- Developer: Razorworks
- Publishers: EU: Empire Interactive; NA: Eidos Interactive;
- Platforms: Microsoft Windows, PlayStation 2, PlayStation Portable, Xbox
- Release: PlayStation 2, Windows, XboxEU: February 24, 2006; NA: September 19, 2006; PlayStation PortableNA: October 17, 2006; EU: November 10, 2006;
- Genre: Racing
- Mode: Single-player

= Ford Street Racing =

2006 video game

Ford Street Racing (also known as Ford Bold Moves Street Racing in North America) is a game commissioned by Ford for the Xbox (not compatible with Xbox 360), PC, PlayStation 2 and PlayStation Portable (PSP). The game was sold as Ford Street Racing on the PC while the various console releases were given region specific names. They are as follows: Ford Bold Moves Street Racing in the US and Canada, Ford Street Racing: L.A. Duel in the EU, and Ford Street Racing: XR Edition in Australia and New Zealand. It was released September 19, 2006 in the United States. It was developed by Razorworks and published by Empire Interactive under the Empire banner in the US and under the Xplosiv banner in the rest of the world. The game received mostly mixed to negative reviews.

==Versions==
===Home console and PC versions===
The console and PC versions of the game have 18 cars, while the Australian XR Edition swapped 3 standard cars for 3 iconic Australian market Falcons. The game features team and solo championship modes, as well as an "Arcade" mode. Team mode allows the player to toggle between the cars in the player's team during the race; cars that are not being driven by the player are driven by the game's artificial intelligence until the player selects it. The player has to play and win various championships to unlock new tracks, new vehicles and unlock new tournaments to earn cash to purchase those newly unlocked vehicles and/or repair the ones that are currently owned. These unlocked cars, tracks, and race types can be raced, without consequence, in the Solo Racing and Team Racing. Notable cars featured in the game include Ford Mustang Boss 302, Ford RS200, Ford GT, Ford Lightning and the Ford Mustang SVT Cobra.

===Sony PSP versions===
The PSP versions were sold with the same regional title tweaks that the console versions received, but "in a substantially expanded form, with more cars, tracks, and team modes than even the home versions had to offer". Compared to the console versions, the US market Bold Moves and EU market L.A. Duel added six extra cars (bringing the total to 24) and six new tracks (making a total of 18). The Australian XR Edition added two Falcon sedans (a 1970 Falcon GT-HO and a 2005 Falcon GT-XR8) and a 2005 Falcon XR8 ute to the garage, making for a total of 27 vehicles. All other aspects of the three games are the same.

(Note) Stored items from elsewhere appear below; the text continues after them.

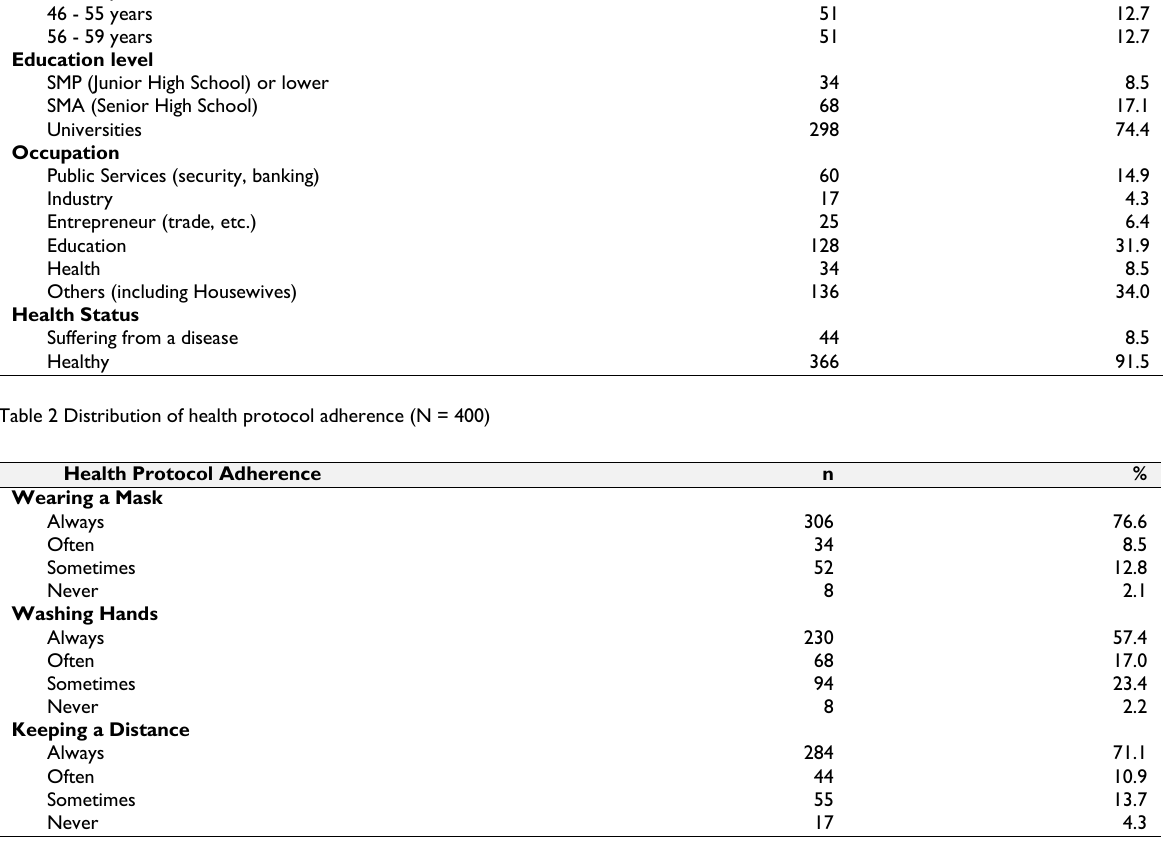
Table 3 Distribution of reasons for complying with health protocols (N = 400)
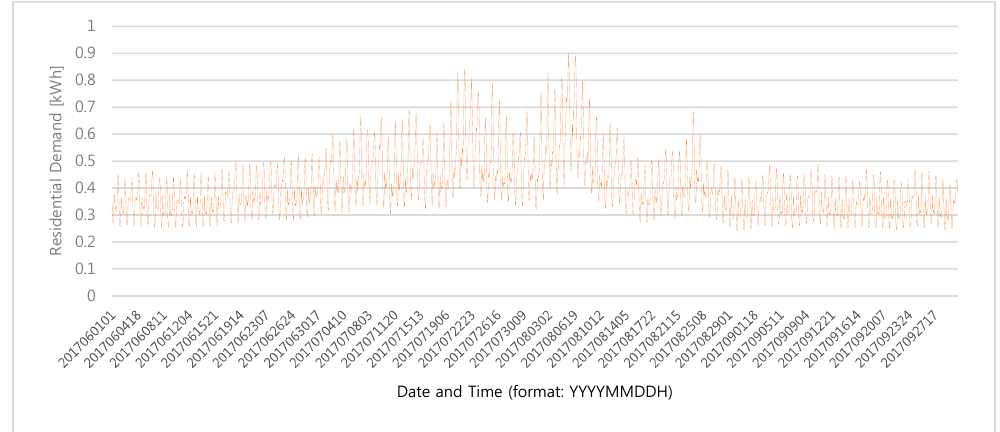
Figure 2. Average hourly demand for residential peak-time rebate (PTR) program customers in Seoul, Korea, from June through September.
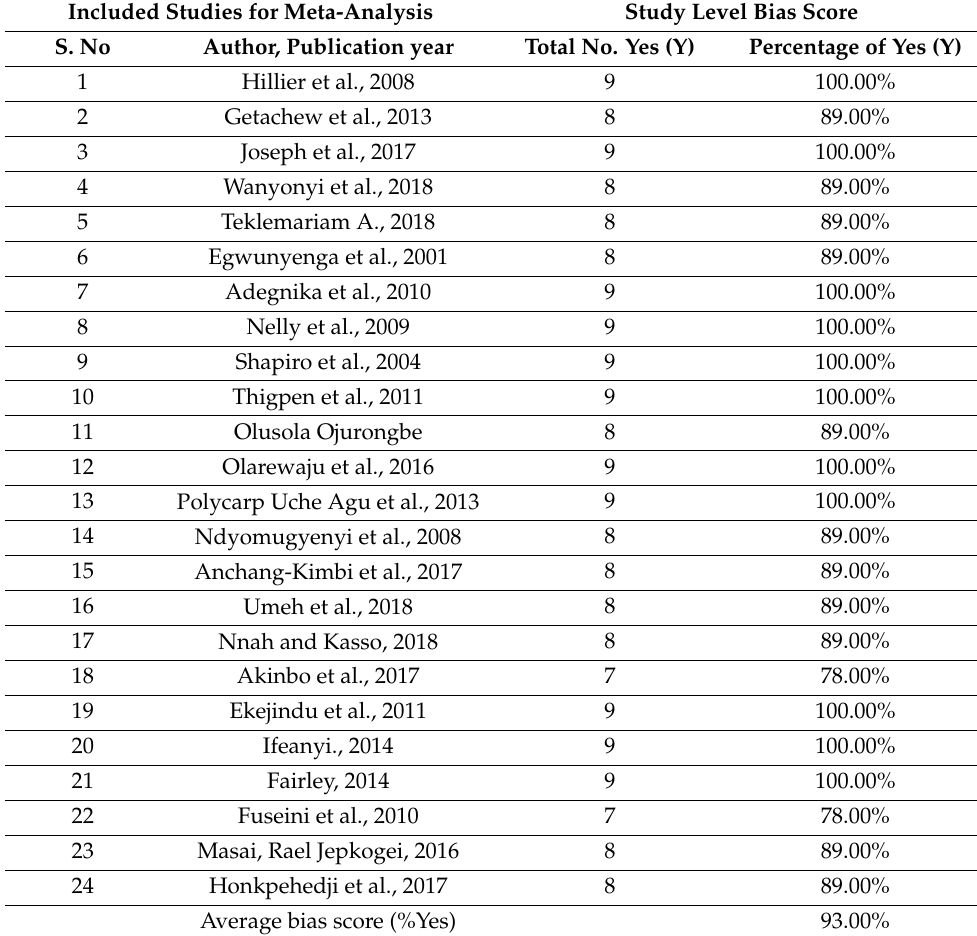
Table 1. Quality assessment of the eligible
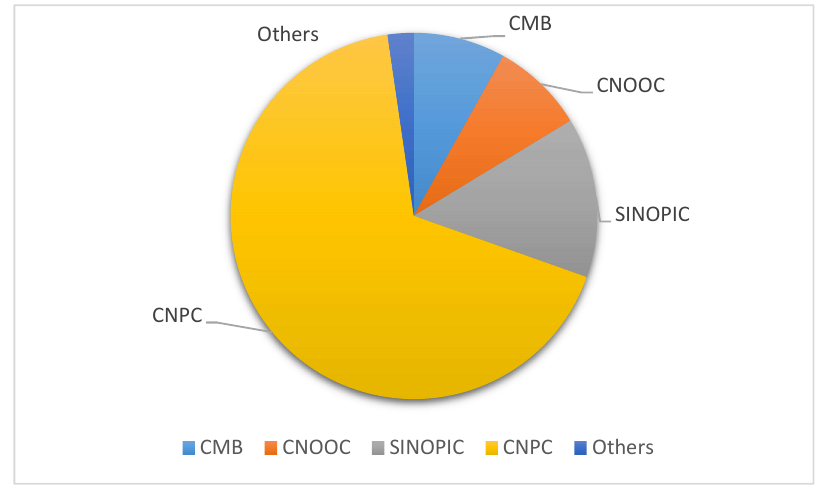
Figure 13. China’s domestic natural gas suppliers in 2013.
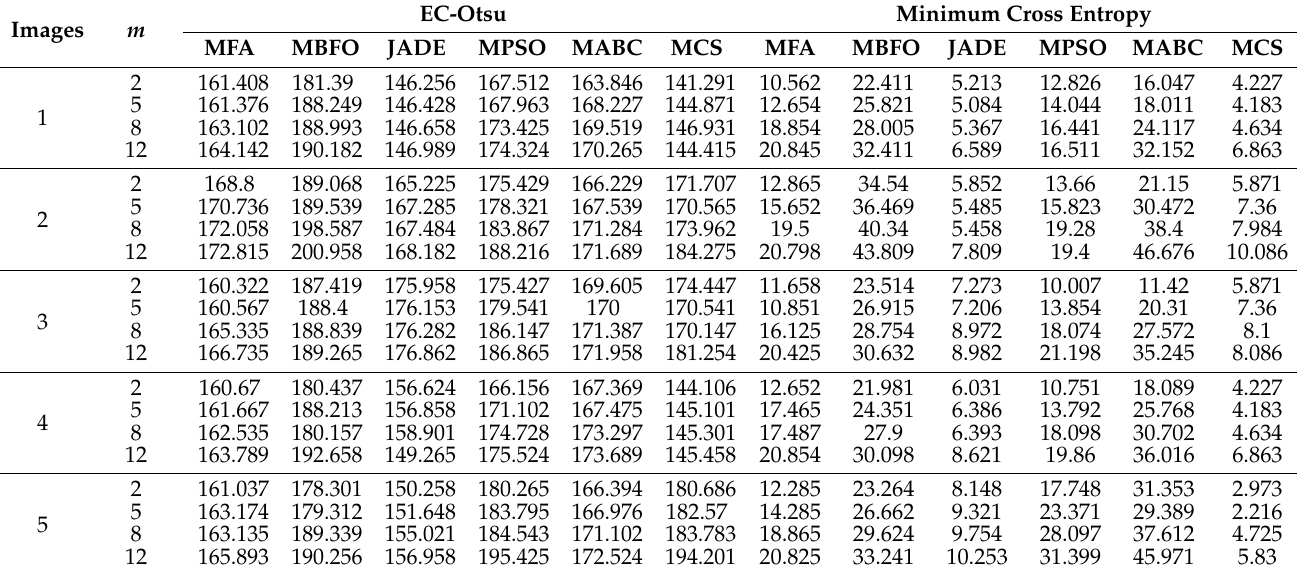
Table A1. CPU time using different optimization algorithms with the EC-Otsu and MCE entropy methods. Images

The gameplay on the Sony PSP versions is similar to the console versions in that the player has to win various solo and team championships to unlock new tracks, new vehicles and unlock new tournaments to earn cash to purchase those newly unlocked vehicles and/or repair the ones they currently own. These unlocked cars, tracks, and race types can be raced, without consequence, in the Arcade mode. One difference from the console versions is that the damage is cosmetic only and the performance of the vehicle is not affected by crash damage.

==Reception==

The PlayStation 2 and PSP versions received mixed reviews, and the PC and Xbox versions received generally unfavorable reviews.

VideoGamer.com reviewed the PSP version and noted the "impressive visuals and some tight controls". Douglass C. Perry of IGN called the PSP version "the lousiest racing game of the year".

Official Xbox Magazine criticized the gameplay and gave the game a rating of 4 out of 10. PC Zone, which gave the game 6.2 out of 10, noted its team racing aspect but wrote "the handling is fairly woolly and there's no real sense of speed".